Dans le murmure des capitales francophones, une onde de choc secoue l’ordre diplomatique : la République démocratique du Congo propulse Juliana Lumumba au centre d’un jeu de pouvoir où mémoire et stratégie s’embrassent. « Là où l’histoire parle fort, le présent tend l’oreille », écrivait Aimé Césaire et aujourd’hui Kinshasa écoute.

Le phare Lumumba

Au‑delà d’une simple candidature, Juliana Lumumba se dresse comme phare vivant de l’héritage paternel. Fille du héros de l’indépendance, elle porte une légitimité morale que les diplomates n’ignorent pas : « la mémoire collective, lorsqu’elle s’incarne, devient force politique » (Achille Mbembe). Dans son sillage, la RDC revendique non seulement un siège, mais une voix qui résonne de l’écho des luttes passées.

L’arène secrète

Ce n’est plus une élection, mais un champ de rivalités dissimulées. Dans l’ombre, Kinshasa contre la réélection de la candidate rwandaise, réveillant des tensions régionales longtemps contenues. Cette OIF, d’institution culturelle, s’est muée en ring diplomatique : alliances feutrées, promesses chuchotées, votes pesés. Les conflits du Nord‑Kivu et du Sud‑Kivu, loin des projecteurs, jettent leur ombre sur ce bras de fer silencieux.

Le ballet des alliances

La RDC ne frappe pas ; elle charme. Par des liaisons diplomatiques subtiles, elle tisse un réseau d’appuis. « Le pouvoir de persuasion peut surpasser la persuasion de la force » (Joseph Nye). Kinshasa orchestre un ballet où chaque pas est une promesse, chaque sourire un pacte implicite, transformant la Francophonie en scène d’influence.

L’heure des conséquences

Si l’appel de la RDC trouve écho, l’Afrique francophone entière sera redessinée.

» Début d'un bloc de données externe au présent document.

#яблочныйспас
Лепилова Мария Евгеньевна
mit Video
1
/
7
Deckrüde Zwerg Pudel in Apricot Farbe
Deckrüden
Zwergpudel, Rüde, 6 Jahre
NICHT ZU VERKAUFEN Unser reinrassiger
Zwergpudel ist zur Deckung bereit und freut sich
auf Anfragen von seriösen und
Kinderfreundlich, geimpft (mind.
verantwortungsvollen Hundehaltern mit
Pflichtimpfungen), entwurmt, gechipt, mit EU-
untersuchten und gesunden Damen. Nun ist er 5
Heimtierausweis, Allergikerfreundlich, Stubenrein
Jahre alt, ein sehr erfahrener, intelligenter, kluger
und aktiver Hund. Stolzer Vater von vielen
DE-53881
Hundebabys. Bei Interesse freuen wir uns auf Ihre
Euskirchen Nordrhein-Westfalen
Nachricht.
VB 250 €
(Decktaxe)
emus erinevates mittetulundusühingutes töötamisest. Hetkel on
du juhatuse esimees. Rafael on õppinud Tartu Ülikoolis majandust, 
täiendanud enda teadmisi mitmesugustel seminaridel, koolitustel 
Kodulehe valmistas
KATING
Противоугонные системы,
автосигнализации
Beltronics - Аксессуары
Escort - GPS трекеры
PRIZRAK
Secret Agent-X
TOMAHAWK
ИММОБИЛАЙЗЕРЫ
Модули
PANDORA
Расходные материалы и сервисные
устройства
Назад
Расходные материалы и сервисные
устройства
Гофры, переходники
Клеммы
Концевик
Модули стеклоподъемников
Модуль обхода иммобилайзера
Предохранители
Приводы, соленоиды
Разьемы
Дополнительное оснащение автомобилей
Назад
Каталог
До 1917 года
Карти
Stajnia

Une victoire serait éclat de reconquête, une ode à l’assertion africaine. Mais plus encore : un signal que l’histoire n’est jamais finie, seulement recommencée.

En ces temps troublés, l’héritage n’est plus passé figer, mais flamme vive. « Les révolutions de l’esprit naissent lorsque les mémoires se dressent en légions » et la Francophonie, désormais, en est l’arène.